However, we can note:
- no method is specified, but it would have to be L-BFGS-B as this is the only
one that can handle box constraints
- the fourth parameter is at a different scale, and you are right to
think about
this, especially as you don't seem to be providing analytic gradients.
Options:
- I would definitely rescale your function i.e., in the code, so your rawpar[4]
is
10000*par[4]. That gets all the scales approx. the same, assuming your start
reflects the
eventual answer
- try bobyqa from minqa package once scaled -- it really doesn't like scale
differences.
If you have data and a script nicely packaged that can be emailed, I'll take
a look at it.
If analytic gradients can be provided, there are more possibilities too, e.g.,
Rvmmin. spg
from BB package also does constraints.
It may, of course, turn out that the solution really is on the boundary.
JN
> Message: 47
> Date: Mon, 05 Jul 2010 21:53:18 +0200
> From: Fabian Gehring <fabian.gehring at bluewin.ch>
> To: r-help at r-project.org
> Subject: [R] selection of optim parameters
> Message-ID: <4C32382E.3050409 at bluewin.ch>
> Content-Type: text/plain; charset=ISO-8859-15; format=flowed
>
> Hi all,
>
> I am trying to rebuild the results of a study using a different data
> set. I'm using about 450 observations. The code I've written seems
to
> work well, but I have some troubles minimizing the negative of the
> LogLikelyhood function using 5 free parameters.
>
> As starting values I am using the result of the paper I am rebuiling.
> The system.time of the calculation of the function is about 0.65 sec.
> Since the free parameters should be within some boundaries I am using
> the following command:
>
> optim(fn=calculateLogLikelyhood, c(0.4, 2, 0.4, 80000, 0.8),
> lower=c(0,0,0,0,0), upper=c(1, 5, Inf, Inf, 1), control=list(trace=1,
> maxit=1000))
>
> Unfortunately the result doesn't seem to be reasonable. 3 of the
> optimized parameters are on the boundaries.
>
> Unfortunately I don't have much experience using optimizatzion methods.

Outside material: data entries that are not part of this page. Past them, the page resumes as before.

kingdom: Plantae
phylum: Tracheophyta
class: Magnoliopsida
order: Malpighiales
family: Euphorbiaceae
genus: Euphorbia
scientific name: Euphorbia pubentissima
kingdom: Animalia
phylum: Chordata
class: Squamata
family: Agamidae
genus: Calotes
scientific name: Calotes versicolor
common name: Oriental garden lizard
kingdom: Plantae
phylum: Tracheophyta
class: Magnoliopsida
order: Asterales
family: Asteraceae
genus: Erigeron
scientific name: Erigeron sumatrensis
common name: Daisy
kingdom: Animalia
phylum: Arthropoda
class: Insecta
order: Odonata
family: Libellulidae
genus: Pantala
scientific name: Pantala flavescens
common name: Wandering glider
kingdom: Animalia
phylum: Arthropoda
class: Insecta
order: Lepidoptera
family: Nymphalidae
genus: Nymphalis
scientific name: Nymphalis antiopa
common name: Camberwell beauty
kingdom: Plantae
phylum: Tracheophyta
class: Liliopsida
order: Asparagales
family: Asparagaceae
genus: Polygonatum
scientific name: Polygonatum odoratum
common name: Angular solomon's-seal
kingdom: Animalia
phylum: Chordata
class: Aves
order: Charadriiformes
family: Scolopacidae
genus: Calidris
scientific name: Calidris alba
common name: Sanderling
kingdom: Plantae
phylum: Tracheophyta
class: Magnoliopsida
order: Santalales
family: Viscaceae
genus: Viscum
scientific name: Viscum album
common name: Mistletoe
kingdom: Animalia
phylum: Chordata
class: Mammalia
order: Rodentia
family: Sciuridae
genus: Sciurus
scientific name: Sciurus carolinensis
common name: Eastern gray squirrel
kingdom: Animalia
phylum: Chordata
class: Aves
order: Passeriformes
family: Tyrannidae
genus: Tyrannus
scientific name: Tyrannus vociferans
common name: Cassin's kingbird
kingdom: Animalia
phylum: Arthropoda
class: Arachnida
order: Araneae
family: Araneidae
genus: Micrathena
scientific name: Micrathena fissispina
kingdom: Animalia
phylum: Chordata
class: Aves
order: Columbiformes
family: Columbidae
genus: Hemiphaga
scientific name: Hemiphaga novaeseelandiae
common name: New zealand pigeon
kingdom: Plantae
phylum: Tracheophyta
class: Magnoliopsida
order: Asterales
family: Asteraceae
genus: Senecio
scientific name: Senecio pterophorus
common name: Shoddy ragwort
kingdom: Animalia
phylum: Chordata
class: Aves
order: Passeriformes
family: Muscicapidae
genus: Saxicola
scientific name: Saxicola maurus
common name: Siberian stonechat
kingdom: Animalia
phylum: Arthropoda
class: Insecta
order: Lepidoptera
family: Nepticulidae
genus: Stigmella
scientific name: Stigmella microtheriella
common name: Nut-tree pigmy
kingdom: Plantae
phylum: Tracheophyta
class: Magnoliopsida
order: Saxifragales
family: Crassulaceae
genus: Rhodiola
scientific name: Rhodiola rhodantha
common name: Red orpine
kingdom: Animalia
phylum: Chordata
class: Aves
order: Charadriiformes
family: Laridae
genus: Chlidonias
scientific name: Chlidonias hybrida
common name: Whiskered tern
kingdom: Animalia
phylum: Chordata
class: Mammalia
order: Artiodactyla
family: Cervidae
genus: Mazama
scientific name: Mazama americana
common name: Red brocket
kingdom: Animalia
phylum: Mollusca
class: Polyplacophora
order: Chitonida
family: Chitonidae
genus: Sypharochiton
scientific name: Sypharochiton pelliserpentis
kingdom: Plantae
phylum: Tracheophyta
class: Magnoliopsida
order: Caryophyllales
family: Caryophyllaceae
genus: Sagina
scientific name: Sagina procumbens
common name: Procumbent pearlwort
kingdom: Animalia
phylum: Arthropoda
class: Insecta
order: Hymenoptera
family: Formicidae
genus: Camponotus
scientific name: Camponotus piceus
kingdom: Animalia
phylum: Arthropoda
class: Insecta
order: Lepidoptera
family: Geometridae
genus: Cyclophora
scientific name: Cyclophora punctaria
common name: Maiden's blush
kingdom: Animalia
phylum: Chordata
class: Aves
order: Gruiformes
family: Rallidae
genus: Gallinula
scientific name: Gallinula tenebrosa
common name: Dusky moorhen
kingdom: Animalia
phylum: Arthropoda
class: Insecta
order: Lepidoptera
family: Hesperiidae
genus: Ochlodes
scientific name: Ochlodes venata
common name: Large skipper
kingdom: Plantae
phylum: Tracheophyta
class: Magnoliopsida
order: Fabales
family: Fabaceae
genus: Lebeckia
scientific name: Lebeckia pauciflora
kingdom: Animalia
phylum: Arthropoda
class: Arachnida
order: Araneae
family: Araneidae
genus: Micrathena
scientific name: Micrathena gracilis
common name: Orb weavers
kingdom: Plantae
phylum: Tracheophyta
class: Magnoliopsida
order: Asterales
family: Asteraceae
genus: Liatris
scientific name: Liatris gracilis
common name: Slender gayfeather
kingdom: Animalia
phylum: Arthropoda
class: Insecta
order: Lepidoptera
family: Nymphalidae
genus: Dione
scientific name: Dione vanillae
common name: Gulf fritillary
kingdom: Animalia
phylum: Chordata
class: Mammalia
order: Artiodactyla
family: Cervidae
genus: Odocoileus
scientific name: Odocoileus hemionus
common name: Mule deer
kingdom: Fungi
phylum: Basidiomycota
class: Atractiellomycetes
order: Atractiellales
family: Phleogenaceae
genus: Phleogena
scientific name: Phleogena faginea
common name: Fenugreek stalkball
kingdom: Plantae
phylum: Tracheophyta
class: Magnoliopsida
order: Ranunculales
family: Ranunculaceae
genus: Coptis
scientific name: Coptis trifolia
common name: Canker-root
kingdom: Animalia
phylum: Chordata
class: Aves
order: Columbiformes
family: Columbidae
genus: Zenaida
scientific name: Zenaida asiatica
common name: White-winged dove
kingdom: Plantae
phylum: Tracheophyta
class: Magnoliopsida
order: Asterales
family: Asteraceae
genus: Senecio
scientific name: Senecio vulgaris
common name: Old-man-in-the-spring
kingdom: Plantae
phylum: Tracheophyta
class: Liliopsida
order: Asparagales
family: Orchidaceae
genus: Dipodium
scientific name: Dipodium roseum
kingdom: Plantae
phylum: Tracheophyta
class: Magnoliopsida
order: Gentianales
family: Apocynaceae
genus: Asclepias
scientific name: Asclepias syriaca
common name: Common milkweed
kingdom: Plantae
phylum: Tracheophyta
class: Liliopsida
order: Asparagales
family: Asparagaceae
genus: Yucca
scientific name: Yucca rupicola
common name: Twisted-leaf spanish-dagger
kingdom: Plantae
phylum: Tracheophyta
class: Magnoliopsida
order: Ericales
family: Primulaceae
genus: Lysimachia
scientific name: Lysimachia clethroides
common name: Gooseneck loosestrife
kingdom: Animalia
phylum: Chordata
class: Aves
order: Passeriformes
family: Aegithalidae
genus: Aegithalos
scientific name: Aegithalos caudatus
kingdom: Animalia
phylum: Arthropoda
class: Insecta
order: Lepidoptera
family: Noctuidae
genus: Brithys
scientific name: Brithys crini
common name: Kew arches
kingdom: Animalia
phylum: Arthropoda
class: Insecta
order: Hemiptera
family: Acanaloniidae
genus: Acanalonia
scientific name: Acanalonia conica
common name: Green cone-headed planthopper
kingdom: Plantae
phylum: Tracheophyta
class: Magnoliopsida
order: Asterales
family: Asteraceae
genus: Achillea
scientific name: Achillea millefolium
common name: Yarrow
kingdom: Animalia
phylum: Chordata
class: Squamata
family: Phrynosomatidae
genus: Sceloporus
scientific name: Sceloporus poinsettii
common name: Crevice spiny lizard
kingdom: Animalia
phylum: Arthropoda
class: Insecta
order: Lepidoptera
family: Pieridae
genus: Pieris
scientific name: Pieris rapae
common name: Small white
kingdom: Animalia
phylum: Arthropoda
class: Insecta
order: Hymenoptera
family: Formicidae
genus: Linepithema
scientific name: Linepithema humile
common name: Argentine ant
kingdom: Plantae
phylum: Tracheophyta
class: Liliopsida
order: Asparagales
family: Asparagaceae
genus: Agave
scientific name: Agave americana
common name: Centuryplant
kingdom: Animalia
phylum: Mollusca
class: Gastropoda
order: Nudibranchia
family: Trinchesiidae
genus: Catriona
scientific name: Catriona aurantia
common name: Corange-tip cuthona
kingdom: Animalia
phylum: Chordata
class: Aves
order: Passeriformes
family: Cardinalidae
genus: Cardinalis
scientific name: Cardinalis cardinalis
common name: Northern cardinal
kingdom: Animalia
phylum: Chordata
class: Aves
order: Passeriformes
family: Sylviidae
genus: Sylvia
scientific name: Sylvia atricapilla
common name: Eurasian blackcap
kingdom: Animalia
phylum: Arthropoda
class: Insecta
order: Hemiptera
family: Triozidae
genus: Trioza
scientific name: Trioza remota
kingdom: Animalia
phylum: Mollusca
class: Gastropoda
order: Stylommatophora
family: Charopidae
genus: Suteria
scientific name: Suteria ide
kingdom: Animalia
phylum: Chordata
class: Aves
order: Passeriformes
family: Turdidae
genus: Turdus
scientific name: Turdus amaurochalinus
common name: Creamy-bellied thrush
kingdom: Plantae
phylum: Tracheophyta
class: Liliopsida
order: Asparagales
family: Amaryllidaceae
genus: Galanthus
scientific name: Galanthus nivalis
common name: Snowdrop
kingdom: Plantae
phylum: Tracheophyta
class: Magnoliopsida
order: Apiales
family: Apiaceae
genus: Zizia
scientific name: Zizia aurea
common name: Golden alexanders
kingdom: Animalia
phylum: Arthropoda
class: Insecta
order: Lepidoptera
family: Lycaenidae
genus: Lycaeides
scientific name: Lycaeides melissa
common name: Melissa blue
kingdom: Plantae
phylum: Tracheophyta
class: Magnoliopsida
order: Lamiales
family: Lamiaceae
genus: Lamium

> That's why I am asking you.
> Do you have any hints for me what should be taken into account when
> doing such an optimization.
>
> Is there a good way to implement the boundaries into the code (instead
> of doing it while optimizing)? I've read about parscale in the
> help-section. Unfortunately I don't really know how to use it. And
> anyways, could this help? What other points/controls should be taken
> into account?
>
> I know that this might be a bit little information about my current
> code. But I don't know what you need to give me some advise. Just let
me
> know what you need to know.
>
> Thankds
>
>